Vv. 6-11. A consciência tranquila, a esperança viva e a consolação do Espírito Santo podem manter os homens em paz diante da perspectiva total da morte, mesmo as pessoas que estiveram confusas com os terrores dela. Quando as situações das pessoas são levadas a extremos, então chega o tempo de Deus ajudar. Pedro tinha toda certeza que o Senhor poria fim a esta prova, da maneira que fosse uma glória maior para Deus. Aqueles que são libertos da prisão espiritual devem seguir seu Libertador, como os israelitas quando saíram da casa da escravidão. Não sabiam para onde iam, mas sabiam a quem seguiam. Quando Deus realiza a obra da salvação de seu povo, todos os obstáculos do caminho são superados, e até as portas de ferro se abrirão sozinhas. Esta libertação de Pedro representa a nossa libertação por meio de Cristo, aquEle que não só proclama liberdade aos cativos, mas os tira da prisão. Pedro compreendeu quão grandes coisas Deus havia feito por ele, quando recuperou a sua consciência. Desta maneira, as almas libertas da escravidão espiritual não se dão conta, no início, do que Deus tem feito nelas; muitos daqueles que já possuem a verdade da graça, precisam de provas dela. Quando vier o Consolador, enviado pelo Pai, lhes fará saber, mais cedo ou mais tarde, que mudança bendita tem sido realizada.
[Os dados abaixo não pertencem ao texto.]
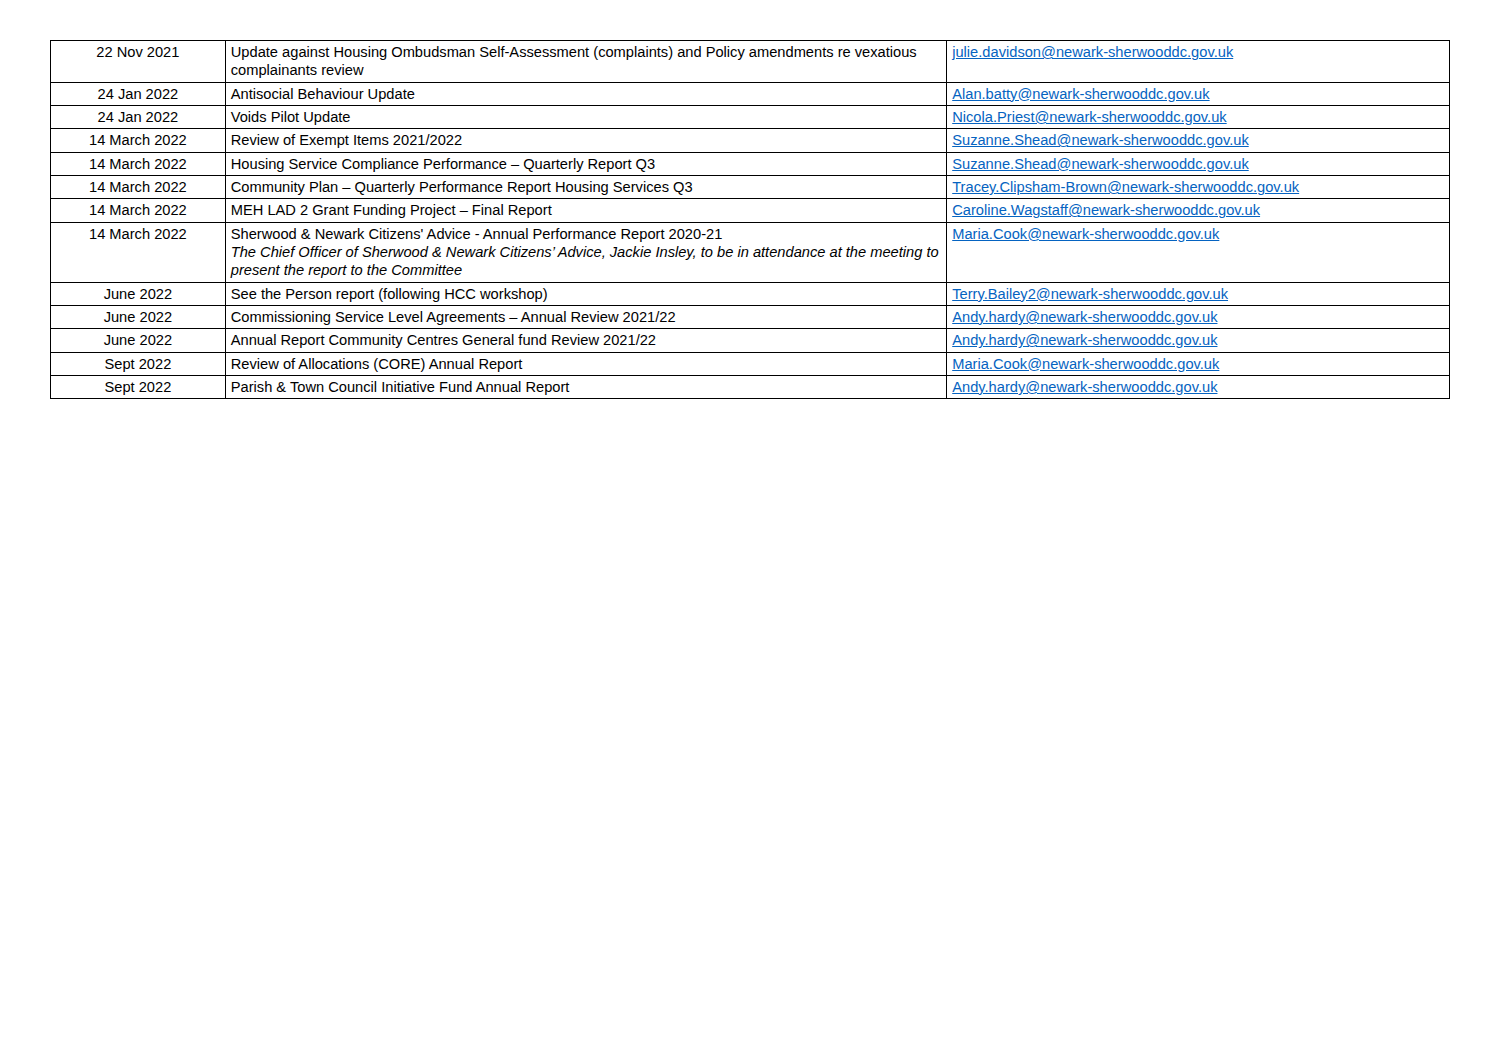| 22 Nov 2021 | Update against Housing Ombudsman Self-Assessment (complaints) and Policy amendments re vexatious complainants review | julie.davidson@newark-sherwooddc.gov.uk |
| 24 Jan 2022 | Antisocial Behaviour Update | Alan.batty@newark-sherwooddc.gov.uk |
| 24 Jan 2022 | Voids Pilot Update | Nicola.Priest@newark-sherwooddc.gov.uk |
| 14 March 2022 | Review of Exempt Items 2021/2022 | Suzanne.Shead@newark-sherwooddc.gov.uk |
| 14 March 2022 | Housing Service Compliance Performance – Quarterly Report Q3 | Suzanne.Shead@newark-sherwooddc.gov.uk |
| 14 March 2022 | Community Plan – Quarterly Performance Report Housing Services Q3 | Tracey.Clipsham-Brown@newark-sherwooddc.gov.uk |
| 14 March 2022 | MEH LAD 2 Grant Funding Project – Final Report | Caroline.Wagstaff@newark-sherwooddc.gov.uk |
| 14 March 2022 | Sherwood & Newark Citizens' Advice - Annual Performance Report 2020-21 The Chief Officer of Sherwood & Newark Citizens’ Advice, Jackie Insley, to be in attendance at the meeting to present the report to the Committee | Maria.Cook@newark-sherwooddc.gov.uk |
| June 2022 | See the Person report (following HCC workshop) | Terry.Bailey2@newark-sherwooddc.gov.uk |
| June 2022 | Commissioning Service Level Agreements – Annual Review 2021/22 | Andy.hardy@newark-sherwooddc.gov.uk |
| June 2022 | Annual Report Community Centres General fund Review 2021/22 | Andy.hardy@newark-sherwooddc.gov.uk |
| Sept 2022 | Review of Allocations (CORE) Annual Report | Maria.Cook@newark-sherwooddc.gov.uk |
| Sept 2022 | Parish & Town Council Initiative Fund Annual Report | Andy.hardy@newark-sherwooddc.gov.uk |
Vv. 12-19. A providência de Deus dá lugar ao emprego de nossa prudência, ainda que Ele tenha empreendido a execução e o aperfeiçoamento daquilo que começou. Estes cristãos continuaram orando por Pedro, porque eram verdadeiramente fervorosos. Desta maneira, os homens devem orar sempre, sem desanimar. Se almejamos alcançar uma misericórdia, devemos continuar orando por ela. Às vezes, aquilo que desejamos com mais fervor é aquilo em que menos cremos. A lei cristã de negar-se a si mesmo e sofrer por Cristo não revoga a lei natural de cuidar de nossa segurança por meios lícitos. Em épocas de perigo público, todos os crentes têm a Deus como refúgio, um refúgio tão secreto que o mundo não pode encontrá-los. Além do mais, os próprios instrumentos da perseguição estão expostos ao perigo; a ira de Deus pesa sobre todos aqueles que se dedicam a esta aborrecível obra. A ira dos perseguidores costuma ser espalhada sobre todos aqueles que estão em seu caminho.
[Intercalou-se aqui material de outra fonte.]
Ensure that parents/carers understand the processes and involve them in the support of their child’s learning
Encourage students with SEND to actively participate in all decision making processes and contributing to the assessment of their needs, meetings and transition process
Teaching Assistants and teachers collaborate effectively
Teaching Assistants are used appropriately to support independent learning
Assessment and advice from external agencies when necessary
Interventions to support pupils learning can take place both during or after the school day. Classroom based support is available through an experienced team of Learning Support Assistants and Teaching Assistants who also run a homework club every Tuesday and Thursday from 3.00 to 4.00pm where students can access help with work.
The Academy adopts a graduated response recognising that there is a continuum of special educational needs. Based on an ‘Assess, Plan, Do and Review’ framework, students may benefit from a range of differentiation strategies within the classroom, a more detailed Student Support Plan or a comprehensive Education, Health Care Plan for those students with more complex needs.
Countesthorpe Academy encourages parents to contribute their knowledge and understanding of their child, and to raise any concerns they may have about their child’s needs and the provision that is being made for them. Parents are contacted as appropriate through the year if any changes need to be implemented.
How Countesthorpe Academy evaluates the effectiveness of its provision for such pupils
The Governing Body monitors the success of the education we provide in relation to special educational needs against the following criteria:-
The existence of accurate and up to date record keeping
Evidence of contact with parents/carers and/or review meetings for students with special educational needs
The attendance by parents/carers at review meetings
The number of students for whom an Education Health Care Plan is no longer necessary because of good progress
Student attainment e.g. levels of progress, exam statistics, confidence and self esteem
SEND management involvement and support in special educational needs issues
Vv. 20-25. Muitos príncipes pagãos reivindicaram e receberam honras divinas; porém, a impiedade de Herodes, que conhecia a Palavra e a adoração do Deus vivo, foi muito mais terrível quando aceitou honras idólatras sem repreender a blasfêmia. Os homens como Herodes, que se incham com orgulho e vaidade, estão amadurecendo rapidamente para a vingança a que estão destinados. Deus é muito zeloso de sua honra e será glorificado naqueles por quem não é glorificado. Observe que corpos vis estamos trazendo conosco; têm neles a semente de sua dissolução, e por ela logo serão destruídos, bastando Deus somente dizer a palavra. Adquiramos sabedoria com o povo de Tiro e Sidom, porque temos ofendido ao Senhor com nossos pecados. Dependemos dEle para viver, respirar e para todas as coisas; certamente convém nos humilharmos diante dEle, para que, por meio do Mediador designado, que está sempre pronto para ser nosso Amigo, possamos ser reconciliados com Ele, para que a ira não nos sobrevenha com todo o seu rigor.